Uzun yıllardır beklenen ve 2021 sonunda büyük bir fiyasko olarak uygulamaya alınan Öğretmenlik Meslek Kanunu; beklentileri karşılamamış, sonucu eğitim camiası tarafından hüsran olarak değerlendirilmiştir. Eğitim-öğretim yılının hemen başında Anayasa mahkemesinin süreci iptal etmesi, yeni ve kapsamlı bir kanun yapmanın önünü açması açısından doğru değerlendirilmelidir kanaatindeyim.
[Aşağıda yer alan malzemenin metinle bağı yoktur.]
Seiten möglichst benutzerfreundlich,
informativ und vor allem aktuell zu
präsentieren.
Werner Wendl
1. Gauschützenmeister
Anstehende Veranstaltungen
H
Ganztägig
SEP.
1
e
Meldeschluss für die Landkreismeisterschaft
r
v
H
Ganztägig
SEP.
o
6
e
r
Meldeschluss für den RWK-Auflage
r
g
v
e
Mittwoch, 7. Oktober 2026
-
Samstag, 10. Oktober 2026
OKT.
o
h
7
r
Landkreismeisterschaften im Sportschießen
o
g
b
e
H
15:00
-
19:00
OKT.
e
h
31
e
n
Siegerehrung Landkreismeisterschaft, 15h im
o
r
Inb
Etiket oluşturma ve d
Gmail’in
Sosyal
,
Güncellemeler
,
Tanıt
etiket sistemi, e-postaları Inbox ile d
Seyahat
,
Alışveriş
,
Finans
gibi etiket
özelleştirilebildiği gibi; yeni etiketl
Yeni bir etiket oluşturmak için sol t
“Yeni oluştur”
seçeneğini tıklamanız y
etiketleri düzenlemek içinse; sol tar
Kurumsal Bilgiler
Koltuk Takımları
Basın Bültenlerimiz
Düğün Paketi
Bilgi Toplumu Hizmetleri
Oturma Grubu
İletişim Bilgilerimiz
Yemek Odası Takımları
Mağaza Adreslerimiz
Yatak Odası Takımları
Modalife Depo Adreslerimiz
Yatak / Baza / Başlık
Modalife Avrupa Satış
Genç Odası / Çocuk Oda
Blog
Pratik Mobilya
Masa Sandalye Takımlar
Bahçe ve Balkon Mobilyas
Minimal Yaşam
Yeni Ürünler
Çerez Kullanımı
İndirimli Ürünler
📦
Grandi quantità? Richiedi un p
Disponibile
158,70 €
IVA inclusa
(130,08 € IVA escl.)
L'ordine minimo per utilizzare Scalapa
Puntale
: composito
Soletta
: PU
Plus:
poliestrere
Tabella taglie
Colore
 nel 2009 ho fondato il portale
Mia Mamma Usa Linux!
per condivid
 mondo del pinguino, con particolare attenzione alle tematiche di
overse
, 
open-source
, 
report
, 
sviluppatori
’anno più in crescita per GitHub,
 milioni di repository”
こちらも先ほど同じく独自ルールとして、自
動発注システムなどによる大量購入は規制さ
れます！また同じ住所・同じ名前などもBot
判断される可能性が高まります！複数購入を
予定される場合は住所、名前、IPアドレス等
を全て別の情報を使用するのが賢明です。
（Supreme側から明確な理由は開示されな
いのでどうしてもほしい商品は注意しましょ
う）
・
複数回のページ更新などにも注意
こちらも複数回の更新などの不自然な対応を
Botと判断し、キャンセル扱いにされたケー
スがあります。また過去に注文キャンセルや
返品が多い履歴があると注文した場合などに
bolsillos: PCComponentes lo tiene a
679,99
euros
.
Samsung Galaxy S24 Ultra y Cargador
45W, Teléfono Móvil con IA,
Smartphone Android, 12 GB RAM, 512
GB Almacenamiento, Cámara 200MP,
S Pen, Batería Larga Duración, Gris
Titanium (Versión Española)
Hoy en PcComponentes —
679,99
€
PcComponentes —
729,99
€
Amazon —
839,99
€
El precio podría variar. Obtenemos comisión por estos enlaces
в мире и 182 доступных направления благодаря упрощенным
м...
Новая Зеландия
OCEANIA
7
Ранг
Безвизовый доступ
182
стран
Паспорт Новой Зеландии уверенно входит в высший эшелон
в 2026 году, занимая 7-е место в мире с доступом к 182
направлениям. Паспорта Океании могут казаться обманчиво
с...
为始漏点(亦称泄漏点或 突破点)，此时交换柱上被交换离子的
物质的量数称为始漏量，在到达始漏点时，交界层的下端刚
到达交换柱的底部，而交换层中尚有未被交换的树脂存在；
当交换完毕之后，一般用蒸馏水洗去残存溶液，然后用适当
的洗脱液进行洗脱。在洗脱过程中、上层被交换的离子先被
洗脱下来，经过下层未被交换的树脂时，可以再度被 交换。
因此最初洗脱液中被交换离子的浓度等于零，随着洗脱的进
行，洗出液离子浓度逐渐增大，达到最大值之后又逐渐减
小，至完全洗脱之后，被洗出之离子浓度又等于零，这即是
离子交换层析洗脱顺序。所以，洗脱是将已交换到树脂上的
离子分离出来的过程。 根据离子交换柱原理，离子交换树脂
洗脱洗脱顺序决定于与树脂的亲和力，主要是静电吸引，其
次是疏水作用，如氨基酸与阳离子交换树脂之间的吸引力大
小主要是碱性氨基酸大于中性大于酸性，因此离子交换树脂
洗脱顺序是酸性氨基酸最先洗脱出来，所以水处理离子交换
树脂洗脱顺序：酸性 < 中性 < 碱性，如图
Bu defa kurgu doğru yapılmalı göreve yeni başlayan öğretmenden, mesleğinin duayenlerine, şube müdürüne, milli eğitim müdürüne, maarif müfettişlerine, eğitim uzmanlarına kadar eğitimin tüm paydaşlarına adil bir yapısal ve ekonomik düzenleme getiren bir kanun çıkarılmalıdır. Çalışma alanlarını zenginleştirecek, öğretmenlerimizin kariyer planlarına destek verecek, sosyal ve kültürel hayatlarına ciddi katkılar sağlayacak güzel bir kanun hepimizin en önemli beklentisidir.
Son olarak;
Dünyanın gözü önünde büyük bir soykırıma uğrayan Filistinli kardeşlerimizi eğitim kurumlarımızın gündemine taşıyan, farklı etkinliklerle gündemde tutan değerli eğitimci arkadaşlarımızı ve öğrencilerimizi de ayrıca takdir ettiğimi belirtmek isterim.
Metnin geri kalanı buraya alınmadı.